His B&W-Duotones of dramatic landscapes, as well as series of non-representational images found recognition throughout the region and with collectors across Canada and the US. Recent series include experimental work, involving multi exposure- off register- and selective focusing techniques, resulting in what he calls Photo-Impressionism. His latest exhibition “View From The Edge” explores juxtapositions of outgoing, expanding vistas and the close and intimate, as well as reflections, representing a visual transformation from solid to liquid matter.

Besides observation and capture, Rossler prefers to control all aspects of processing his work, including editing and darkroom techniques, printing, matting and framing in archival quality.

• Images published in Photo-Life Magazine, several outdoor/canoeing magazines and      tourism promotions / websites and have been used for various corporate and commercial    applications in North America and Europe.
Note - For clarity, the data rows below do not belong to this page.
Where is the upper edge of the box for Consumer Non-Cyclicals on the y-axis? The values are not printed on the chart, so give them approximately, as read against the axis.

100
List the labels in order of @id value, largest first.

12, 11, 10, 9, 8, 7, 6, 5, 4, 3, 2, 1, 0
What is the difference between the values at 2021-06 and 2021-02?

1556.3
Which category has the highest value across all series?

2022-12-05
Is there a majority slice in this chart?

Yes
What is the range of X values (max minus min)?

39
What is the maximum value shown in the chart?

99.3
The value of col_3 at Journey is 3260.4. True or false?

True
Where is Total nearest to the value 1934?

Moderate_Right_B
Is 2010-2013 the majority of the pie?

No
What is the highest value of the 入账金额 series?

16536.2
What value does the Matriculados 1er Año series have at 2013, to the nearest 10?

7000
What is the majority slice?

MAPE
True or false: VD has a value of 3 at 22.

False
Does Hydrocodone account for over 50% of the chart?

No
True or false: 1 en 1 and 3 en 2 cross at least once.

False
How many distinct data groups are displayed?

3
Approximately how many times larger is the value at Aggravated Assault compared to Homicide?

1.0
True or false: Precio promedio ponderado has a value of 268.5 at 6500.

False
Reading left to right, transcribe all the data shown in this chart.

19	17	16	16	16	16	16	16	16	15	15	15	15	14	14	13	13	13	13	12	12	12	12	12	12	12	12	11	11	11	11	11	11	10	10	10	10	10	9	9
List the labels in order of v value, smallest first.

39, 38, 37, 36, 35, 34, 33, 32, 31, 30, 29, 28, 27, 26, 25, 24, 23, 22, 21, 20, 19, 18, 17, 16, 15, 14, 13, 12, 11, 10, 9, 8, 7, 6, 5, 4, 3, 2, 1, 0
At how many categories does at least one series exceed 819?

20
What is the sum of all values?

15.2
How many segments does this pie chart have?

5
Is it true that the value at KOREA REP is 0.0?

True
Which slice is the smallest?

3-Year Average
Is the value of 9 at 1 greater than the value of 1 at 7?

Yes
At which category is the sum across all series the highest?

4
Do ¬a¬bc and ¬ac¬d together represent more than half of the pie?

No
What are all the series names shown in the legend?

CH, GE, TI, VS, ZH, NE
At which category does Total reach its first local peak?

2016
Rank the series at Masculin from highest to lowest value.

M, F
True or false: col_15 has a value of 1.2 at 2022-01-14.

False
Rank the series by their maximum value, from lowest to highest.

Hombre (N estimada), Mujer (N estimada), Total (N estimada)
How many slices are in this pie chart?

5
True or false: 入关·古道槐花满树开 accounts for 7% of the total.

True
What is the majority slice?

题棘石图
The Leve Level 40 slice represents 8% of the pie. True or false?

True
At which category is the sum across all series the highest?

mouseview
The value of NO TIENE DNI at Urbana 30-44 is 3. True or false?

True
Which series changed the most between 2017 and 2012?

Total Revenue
• Other commercial work includes assignments, reproduction of artwork, as well as 10 years of  experience and clientele in photo-restoration.

• Photography of exhibitions and artwork for documentation and publication at the  Thunder Bay Art Gallery since 2006.

• Work has been chosen by the Canadian Museum Of Nature / Ottawa for being part in ‘The  Water Project’, a ten year national touring exhibition.

• Collectors in Canada, the US and Europe, private and interior designers

• Publication in Canadian Geographic’s special edition book “National Parks 2011”

• Artist in Residence at Pukaskwa National Park 2011, 2012, 2013. Work with Parks Canada on    promotional projects.

• The City of Thunder Bay / Ontario presented his prints to the recipients of the Thunder  Bay Arts & Heritage Awards in 2010, 2011 and 2012.

• Publication in upcoming book by the Smithsonian Institute, Washington DC, 2013

• Member and contributing artist with Artisans North West, Thunder Bay / Ontario.

• Recipient of Ontario Arts Council Project Grants, 2008 and 2014

• Photography Workshops with Parks Canada, the Thunder Bay Art Gallery and locally.


2003 Intergenerational Centre – Atikokan, Ontario

2004 Pictograph Gallery, Atikokan, Ontario

2005 Gallerie Paquin, Kapuskasing, Ontario

2005 Galley 815, Hurst, Ontario

2007 Thunder Bay Art Gallery, Ontario

2007 A-frame Gallery, Sioux Lookout, Ontario

2008  Duluth Art Institute, Minnesota

2009 Thunder Bay Art Gallery, Ontario

The influence of the land continues to play a significant role in Rossler’s work, closing the circle from an outgoing, expanding view into the grand vista, back to the micro cosmos of collages of rock and lichen, colors and textures, creating his distinctive point of view.